Provided information:
■ ■ ■ ■ ■
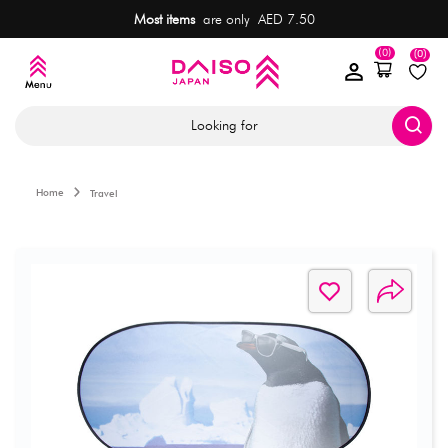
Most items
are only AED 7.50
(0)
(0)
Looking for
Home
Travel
■ ■ ■ ■ ■
What you need to do: Print the text from every row above word for word and line by line, leaving out the pictures.

Finished task:
Most items
are only AED 7.50
(0)
(0)
Looking for
Home
Travel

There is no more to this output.